Share Your Prototype and Get Feedback

Learning Objectives

After completing this module, you’ll be able to:

  • Collaborate with researchers to test your prototype.
  • Understand when to make adjustments to your prototype.

Prep for Your Research Session

So we have our prototype built, but before research starts, it’s important that everyone is in agreement and the script is set. We host a dry run or rehearsal of the research session with a colleague who’s unfamiliar with the prototype and would be a potential user of the new or updated features. In our dry run, we go through the entire research script as formally as possible. We want the dry run to feel real so that we catch gaps between the prototype and the research script. Gaps can be tasks that the researchers wrote into their script but are not properly implemented in the prototype.

Once these gaps are found, the UXEs work quickly to adjust the prototype before the first research session with a customer. After a final round of quality assurance, we’re ready for testing!

Stay Close

As prototypers at Salesforce, we love sitting in on research sessions and watching customers and users play with our prototype. Typically, the researcher and the participant are the only people talking during the session. Designers and UXEs may be welcome to sit in or dial in, but remember—we’re simply flies on the wall. We shouldn’t talk to the participant or influence their use of the prototype in any way.

Observing research sessions is helpful for multiple reasons. We can catch bugs in real time, be on standby to fix any issues, and get a first look at reactions. Since this is a prototype, it’s possible there’s a few bugs or glitches. Users are unpredictable, so if they happen to click or type something that the prototype didn’t account for and the UXEs are watching, we can go in and quickly reset or fix the application so the session can continue.

It’s also exciting to watch users interact with your prototype for the first time. As prototypers, we’ve been staring at this application for a long time, so we can tend to forget just how useful and cool it is. However, as prototypers it’s natural to be biased toward liking our own prototype. It can be hard to watch participants critique and give negative feedback about the application.

So how do we prepare for possible negative feedback?

  • Don’t take feedback personally.
  • Remember why we prototype and research—to better serve our customers so they get the best experience possible.

We are not our own users, so it’s important that we listen to customer feedback, no matter how hard it may be to hear. The customers and end users appreciate the time we took to incorporate their feedback into the final iteration.

Now Do It All Again!

Woohoo! The research is over, the data is collected, and the prototype is done!
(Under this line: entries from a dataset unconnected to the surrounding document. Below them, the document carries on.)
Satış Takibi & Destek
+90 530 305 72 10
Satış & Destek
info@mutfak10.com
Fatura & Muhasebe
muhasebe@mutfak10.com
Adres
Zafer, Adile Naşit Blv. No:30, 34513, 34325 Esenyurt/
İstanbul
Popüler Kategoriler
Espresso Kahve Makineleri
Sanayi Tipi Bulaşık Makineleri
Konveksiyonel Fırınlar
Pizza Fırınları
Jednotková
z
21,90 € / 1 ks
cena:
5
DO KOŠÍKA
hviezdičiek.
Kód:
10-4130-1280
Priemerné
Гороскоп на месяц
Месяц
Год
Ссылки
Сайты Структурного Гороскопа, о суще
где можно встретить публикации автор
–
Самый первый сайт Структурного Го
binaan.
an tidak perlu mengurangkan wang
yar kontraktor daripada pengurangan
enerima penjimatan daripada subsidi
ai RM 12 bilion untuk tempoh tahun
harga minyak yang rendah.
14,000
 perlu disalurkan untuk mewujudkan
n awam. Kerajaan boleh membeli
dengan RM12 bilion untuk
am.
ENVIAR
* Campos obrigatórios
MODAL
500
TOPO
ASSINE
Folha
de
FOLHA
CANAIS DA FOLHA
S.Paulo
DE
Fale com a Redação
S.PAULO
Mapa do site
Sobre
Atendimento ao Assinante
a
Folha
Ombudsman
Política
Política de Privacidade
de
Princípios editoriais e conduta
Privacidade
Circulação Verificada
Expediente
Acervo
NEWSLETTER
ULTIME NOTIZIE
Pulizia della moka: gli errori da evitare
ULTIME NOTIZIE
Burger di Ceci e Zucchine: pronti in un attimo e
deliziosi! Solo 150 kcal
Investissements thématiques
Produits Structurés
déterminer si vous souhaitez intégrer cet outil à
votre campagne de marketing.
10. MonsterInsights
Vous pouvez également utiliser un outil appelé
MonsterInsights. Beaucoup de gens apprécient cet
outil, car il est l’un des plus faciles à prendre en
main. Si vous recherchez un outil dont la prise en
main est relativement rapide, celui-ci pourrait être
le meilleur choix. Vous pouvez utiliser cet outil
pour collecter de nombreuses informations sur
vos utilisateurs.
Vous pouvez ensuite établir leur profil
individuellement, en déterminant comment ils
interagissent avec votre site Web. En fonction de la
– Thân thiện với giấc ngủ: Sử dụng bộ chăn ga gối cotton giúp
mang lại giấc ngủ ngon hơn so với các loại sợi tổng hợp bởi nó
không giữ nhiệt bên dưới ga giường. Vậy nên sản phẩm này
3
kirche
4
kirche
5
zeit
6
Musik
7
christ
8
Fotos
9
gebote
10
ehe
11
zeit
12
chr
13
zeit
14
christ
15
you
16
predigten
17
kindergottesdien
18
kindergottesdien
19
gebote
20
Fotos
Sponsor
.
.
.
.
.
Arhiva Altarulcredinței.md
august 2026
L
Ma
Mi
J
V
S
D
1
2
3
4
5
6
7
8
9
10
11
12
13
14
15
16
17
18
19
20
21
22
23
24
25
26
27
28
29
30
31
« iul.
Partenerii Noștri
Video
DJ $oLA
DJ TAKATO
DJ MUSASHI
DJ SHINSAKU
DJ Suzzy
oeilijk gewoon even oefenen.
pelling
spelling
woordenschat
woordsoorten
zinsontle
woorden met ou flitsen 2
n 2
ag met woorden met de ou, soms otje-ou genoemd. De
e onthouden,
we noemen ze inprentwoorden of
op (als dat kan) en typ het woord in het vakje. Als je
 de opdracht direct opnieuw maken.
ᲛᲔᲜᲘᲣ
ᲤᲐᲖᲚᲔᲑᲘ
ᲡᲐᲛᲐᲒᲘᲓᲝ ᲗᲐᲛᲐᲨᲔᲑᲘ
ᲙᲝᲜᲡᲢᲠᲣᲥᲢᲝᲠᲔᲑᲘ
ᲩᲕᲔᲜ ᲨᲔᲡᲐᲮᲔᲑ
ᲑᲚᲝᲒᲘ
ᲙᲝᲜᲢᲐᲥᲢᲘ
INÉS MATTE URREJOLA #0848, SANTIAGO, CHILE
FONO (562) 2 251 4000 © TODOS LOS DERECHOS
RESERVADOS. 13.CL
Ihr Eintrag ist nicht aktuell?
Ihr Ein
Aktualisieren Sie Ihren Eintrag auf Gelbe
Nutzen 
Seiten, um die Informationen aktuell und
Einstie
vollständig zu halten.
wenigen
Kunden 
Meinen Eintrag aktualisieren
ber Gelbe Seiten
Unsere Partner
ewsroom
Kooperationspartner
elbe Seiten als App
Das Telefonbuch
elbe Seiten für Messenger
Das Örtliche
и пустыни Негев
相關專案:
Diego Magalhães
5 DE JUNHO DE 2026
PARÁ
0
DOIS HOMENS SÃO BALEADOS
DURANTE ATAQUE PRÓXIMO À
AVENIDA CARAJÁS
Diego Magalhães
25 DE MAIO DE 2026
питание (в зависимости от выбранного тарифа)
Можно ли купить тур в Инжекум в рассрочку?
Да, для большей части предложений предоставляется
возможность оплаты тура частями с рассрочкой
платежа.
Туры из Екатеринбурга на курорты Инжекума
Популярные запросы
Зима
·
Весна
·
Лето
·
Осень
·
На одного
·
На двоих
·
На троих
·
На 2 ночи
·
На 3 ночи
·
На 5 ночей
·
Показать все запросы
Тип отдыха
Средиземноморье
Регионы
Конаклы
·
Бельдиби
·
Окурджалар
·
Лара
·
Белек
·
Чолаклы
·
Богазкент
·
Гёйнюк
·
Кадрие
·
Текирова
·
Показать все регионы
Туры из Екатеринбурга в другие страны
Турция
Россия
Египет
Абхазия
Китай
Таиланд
Time to forget about it forever, right?


A prototype is rarely ever done. All that research you just helped gather? It’s highly likely that will go into another round of prototyping. At Salesforce we often use RITE testing, which involves making changes in between research sessions, as soon as a problem is noticed and a potential solution is identified. RITE testing is beneficial because it allows for more rapid prototyping. Once a potential fix is identified, it can immediately be tested on the next participant, rather than waiting for a whole new set of research sessions.

So we can make changes to the prototype design and interaction in between different research sessions. Otherwise, we wait until all the sessions have completed, and then go through the whole process again.

It’s not unusual to go through the cycle of designing, prototyping, and research a few times until some clear results have been discovered. But that’s the fun! Seeing how much the designs evolved, or didn’t evolve, helps us better understand our customers and give them the best user experience, which is ultimately the goal of prototyping,

Now that you know how to go from design ideas to full, data-driven prototypes and iterate through multiple research sessions, it’s your turn to share the rapid, iterative world of prototyping.